# Medieval 2 Total War Not in drive!



## minihex3004 (Dec 10, 2008)

Hey, I have an Alienware Aurora M9700a laptop, and for ages everything has been fine.

But, I have recently tried to re-install my Medieval 2 Total War game, and previously everything has worked brilliantly, however, now it seems to attempt to read the disc, and can't seem to do it, the DVD drive on the laptop says that there is no disc inserted. I have googled the problem and can't find any adequate solution  
I have tried different discs and they all work fine, it's only this one. 

Please help!


----------



## af3 (Jun 18, 2008)

There are a few things you can try to fix the problem:
- Check your disc for scratches or warps.
- Wipe the data side of the disc with a clean cotton cloth. For better results, you could use water or pure alcohol. Wipe from the center of the disc outward.
- Test the disc in another drive or computer.
- Clean the drive using a CD/DVD-ROM drive cleaner.
- Close all the other programs you may be running before you try the disc again. Disc emulation software or CD burner software running in the system tray (near your clock on the taskbar) could be interfering.
- Do a Google search for known issues with your drive model. Maybe there is a driver download or firmware update available to you from the manufacturer.

One more thing that can be done is to run the installer in compatibility mode. Right click the installer binary which is usually named SETUP.EXE and choose Properties, then click the Compatibility tab. You can get to your disc contents by opening My Comptuer, right-clicking the disc/drive and choosing explore. Try different Windows versions starting with Windows XP and see if any of those options help.
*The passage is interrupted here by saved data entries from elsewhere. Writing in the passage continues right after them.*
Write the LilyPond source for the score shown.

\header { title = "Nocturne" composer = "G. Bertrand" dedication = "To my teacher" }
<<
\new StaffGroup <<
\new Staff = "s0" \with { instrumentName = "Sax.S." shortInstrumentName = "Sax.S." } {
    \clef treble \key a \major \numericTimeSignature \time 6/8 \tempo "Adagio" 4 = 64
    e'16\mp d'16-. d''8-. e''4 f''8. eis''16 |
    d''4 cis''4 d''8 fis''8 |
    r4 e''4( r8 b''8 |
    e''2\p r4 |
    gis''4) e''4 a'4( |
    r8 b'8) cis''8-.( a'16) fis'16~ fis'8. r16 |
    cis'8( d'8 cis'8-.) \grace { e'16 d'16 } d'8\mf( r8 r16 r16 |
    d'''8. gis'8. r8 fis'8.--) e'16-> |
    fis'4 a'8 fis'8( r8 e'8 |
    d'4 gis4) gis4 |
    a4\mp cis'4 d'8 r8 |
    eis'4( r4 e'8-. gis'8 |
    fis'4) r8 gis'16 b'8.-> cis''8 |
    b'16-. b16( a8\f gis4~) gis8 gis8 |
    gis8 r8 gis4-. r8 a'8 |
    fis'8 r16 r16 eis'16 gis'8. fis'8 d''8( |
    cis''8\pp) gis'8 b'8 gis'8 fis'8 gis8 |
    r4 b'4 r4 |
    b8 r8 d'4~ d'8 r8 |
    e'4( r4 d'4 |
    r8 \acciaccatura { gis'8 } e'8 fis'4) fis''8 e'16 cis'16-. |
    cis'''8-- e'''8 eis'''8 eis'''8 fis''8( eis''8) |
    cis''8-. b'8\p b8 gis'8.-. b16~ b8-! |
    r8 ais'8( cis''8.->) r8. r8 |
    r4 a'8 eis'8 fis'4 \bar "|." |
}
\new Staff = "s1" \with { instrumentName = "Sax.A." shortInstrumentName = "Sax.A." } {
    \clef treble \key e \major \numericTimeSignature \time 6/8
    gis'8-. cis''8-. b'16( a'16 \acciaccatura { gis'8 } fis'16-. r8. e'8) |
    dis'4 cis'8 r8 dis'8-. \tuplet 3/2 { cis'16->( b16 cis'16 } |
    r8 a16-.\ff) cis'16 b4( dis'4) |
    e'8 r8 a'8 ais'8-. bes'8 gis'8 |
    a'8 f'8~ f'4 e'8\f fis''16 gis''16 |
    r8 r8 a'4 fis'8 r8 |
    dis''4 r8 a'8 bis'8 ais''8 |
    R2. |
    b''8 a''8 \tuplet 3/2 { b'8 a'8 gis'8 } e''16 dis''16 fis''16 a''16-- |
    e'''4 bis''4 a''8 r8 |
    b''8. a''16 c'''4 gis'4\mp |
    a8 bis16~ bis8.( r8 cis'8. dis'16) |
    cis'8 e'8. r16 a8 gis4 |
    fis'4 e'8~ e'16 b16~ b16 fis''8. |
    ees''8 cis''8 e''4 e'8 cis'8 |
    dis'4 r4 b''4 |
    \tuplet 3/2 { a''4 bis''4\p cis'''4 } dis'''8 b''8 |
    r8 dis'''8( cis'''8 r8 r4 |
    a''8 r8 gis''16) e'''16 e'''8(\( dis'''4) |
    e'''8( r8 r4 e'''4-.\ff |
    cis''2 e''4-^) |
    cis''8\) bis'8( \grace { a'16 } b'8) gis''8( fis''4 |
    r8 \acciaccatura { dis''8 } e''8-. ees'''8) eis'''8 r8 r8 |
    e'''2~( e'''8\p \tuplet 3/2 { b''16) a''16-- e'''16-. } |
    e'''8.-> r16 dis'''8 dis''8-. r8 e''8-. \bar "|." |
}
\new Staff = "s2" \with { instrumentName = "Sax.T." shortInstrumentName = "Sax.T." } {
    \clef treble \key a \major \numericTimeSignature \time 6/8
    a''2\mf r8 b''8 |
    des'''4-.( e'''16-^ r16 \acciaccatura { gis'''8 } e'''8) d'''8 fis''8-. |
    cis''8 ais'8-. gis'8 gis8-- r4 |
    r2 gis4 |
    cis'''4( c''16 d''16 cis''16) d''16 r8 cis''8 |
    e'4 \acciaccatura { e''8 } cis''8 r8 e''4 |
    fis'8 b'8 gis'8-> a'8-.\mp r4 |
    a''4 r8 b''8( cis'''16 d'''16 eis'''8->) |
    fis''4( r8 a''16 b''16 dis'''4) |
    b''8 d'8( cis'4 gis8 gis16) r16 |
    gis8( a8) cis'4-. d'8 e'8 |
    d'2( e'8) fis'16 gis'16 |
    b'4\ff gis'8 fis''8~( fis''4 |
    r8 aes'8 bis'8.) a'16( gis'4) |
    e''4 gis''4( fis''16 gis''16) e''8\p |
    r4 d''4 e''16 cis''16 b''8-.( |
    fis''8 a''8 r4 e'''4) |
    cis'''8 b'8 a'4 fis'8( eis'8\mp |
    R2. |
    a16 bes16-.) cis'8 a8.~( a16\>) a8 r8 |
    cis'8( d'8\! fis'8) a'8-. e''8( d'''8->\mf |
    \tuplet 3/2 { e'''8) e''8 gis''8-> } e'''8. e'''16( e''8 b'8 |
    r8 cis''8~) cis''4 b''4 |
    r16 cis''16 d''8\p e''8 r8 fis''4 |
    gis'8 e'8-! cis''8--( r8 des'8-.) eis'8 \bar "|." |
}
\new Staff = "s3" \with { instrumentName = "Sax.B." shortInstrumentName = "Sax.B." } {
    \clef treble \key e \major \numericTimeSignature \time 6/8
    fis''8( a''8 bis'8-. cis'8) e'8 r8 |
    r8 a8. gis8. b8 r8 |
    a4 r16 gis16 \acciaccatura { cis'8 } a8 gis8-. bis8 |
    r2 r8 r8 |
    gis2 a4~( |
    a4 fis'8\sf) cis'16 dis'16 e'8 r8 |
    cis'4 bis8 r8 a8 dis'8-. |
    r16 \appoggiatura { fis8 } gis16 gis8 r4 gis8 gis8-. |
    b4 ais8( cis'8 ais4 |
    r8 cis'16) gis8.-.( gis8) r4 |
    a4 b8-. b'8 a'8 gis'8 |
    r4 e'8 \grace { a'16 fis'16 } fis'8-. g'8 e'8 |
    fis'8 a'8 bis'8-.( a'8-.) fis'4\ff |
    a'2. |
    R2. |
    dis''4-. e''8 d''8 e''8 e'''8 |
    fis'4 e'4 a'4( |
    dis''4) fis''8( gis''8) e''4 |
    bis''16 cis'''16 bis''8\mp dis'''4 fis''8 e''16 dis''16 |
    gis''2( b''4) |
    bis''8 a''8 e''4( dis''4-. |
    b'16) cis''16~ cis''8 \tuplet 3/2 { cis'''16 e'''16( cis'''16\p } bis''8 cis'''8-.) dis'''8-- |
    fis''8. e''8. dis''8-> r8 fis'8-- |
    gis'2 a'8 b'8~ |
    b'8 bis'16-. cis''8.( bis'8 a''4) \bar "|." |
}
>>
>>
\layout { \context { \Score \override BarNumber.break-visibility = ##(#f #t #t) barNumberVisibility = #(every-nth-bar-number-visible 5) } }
More technical solutions can be found here:
http://support.microsoft.com/kb/248263


----------



## minihex3004 (Dec 10, 2008)

OK I'll try it as soon as I get home  currently out lol 
Thanks alot for your reply    
ray:


----------



## deleted21092011 (May 29, 2009)

Did this problem ever get sorted? I bought the game today, brand new so cant be to do with the disk, the drive is perfectly fine, it just says its not inserted, can anyone help?
Thank you


----------



## 40sondacurb (Jan 14, 2005)

this might be a vista thing.

Some have found a solution with a regedit, but I've found this automated fixer from MS to work from me when the regedit didn't (may have to run it more than once clicking different options):

http://support.microsoft.com/gp/cd_dvd_drive_problems


----------